--- SELECTED EXTRACT Enclosed Below ---
Archive for June 2006

LTDL Adds Multimedia Collection

The Legacy Tobacco Documents Library (LTDL) has announced adding a multimedia collection to their archive.

The LTDL already holds more than seven million tobacco industry documents that relate to sales, advertising, etc. The new multimedia items include corporate meeting tapes, focus groups, hearings, and commercials.

The collection itself is available at http://legacy.library.ucsf.edu/index.html. However to get to the multimedia you probably want to start at the search page. Here you’ll have an option to choose what you want to search; eliminate everything except the multimedia.

I did a search for focus. I got 131 results. Results listed descriptions of the items (lots and lots of focus groups), company, subject keyword, access information, etc. None of these results, I found, were available online. However when I did a search for Marlboro I found that some of the search results had an additional link: “View Now at: Internet Archive”. That link takes you to a standard Archive.com page which includes a link for streaming the multimedia. LTDL documents available this way include over 45 minutes of Marlboro commercials from 1956-1957 (in one collection), Camel commercials, and congressional hearings from the 80s and 90s.

New Airfare Search Engine Tries to Predict Prices

If you not only want to buy an airline ticket but try to figure out when that ticket might be cheaper or more expensive, check out the new beta of Farecast, available at Farecast.com. The beta is so limited that this is mostly a technology showcase, but it’s an interesting technology showcase.

The limitations: outbound markets are limited to Seattle and Boston. Only roundtrip airfares are available. Sometimes lowest airfares are missed and there are some browser incompatibility issues. You can get a complete listing of the beta limitations here; note these limitations are all being worked on.

The front page has a query box for a trip leaving Boston/Seattle and going several places around the US, you also specify date and the number of people on the trip (a flexible search allows you to compare fares over a 30-day period.) I created a flight from Boston to Buffalo, leaving 7/14 and coming back 7/20.

Farecast thought about it for a minute and came back with a chart predicting that the lowest fare would rise an average of $36 over the next 7 days. Farecast was 78% confident of this prediction. There was also a chart available showing the average ticket prices for this fare over the last couple of months. (Run your mouse over the points of the chart to get prices and dates for those prices.)
--- End of Enclosed SELECTED EXTRACT ---
--- RECORDS SUPPLIED Enclosed Below ---
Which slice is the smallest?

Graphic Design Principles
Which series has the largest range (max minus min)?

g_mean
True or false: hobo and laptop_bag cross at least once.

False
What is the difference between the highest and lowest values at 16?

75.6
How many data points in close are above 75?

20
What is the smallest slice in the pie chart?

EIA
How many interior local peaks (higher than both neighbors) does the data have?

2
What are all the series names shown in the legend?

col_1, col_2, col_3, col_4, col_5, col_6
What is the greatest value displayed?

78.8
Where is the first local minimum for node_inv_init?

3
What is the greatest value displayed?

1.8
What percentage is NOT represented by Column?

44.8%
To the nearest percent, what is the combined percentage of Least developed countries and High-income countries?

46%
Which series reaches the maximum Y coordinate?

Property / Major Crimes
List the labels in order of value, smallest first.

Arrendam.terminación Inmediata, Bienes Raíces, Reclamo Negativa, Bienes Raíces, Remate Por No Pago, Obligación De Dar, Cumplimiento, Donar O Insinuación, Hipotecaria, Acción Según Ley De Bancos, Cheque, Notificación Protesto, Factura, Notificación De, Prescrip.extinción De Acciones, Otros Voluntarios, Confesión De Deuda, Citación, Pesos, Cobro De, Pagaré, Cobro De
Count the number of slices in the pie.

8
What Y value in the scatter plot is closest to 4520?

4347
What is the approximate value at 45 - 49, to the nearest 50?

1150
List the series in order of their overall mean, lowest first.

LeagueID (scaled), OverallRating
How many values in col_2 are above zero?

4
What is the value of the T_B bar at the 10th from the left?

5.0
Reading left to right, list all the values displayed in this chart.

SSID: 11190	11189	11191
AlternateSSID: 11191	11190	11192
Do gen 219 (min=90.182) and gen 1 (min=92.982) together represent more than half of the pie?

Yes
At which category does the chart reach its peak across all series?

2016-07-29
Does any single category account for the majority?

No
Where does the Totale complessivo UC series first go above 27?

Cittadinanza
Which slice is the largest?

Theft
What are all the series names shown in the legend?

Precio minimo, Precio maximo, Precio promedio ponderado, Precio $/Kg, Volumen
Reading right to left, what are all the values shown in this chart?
--- End of Enclosed RECORDS SUPPLIED ---
WHAT THIS EXERCISE ASKS →
a. Retype the June 2006 blog posts between "The Legacy Tobacco" and "hearings, and commercials.", inclusive.
b. In the June 2006 blog posts, which two outbound markets does the Farecast beta cover?
Rely only on the June 2006 blog posts.

ANSWERS FOR THE EXERCISE →
a.
The Legacy Tobacco Documents Library (LTDL) has announced adding a multimedia collection to their archive.

The LTDL already holds more than seven million tobacco industry documents that relate to sales, advertising, etc. The new multimedia items include corporate meeting tapes, focus groups, hearings, and commercials.

b. Seattle and Boston.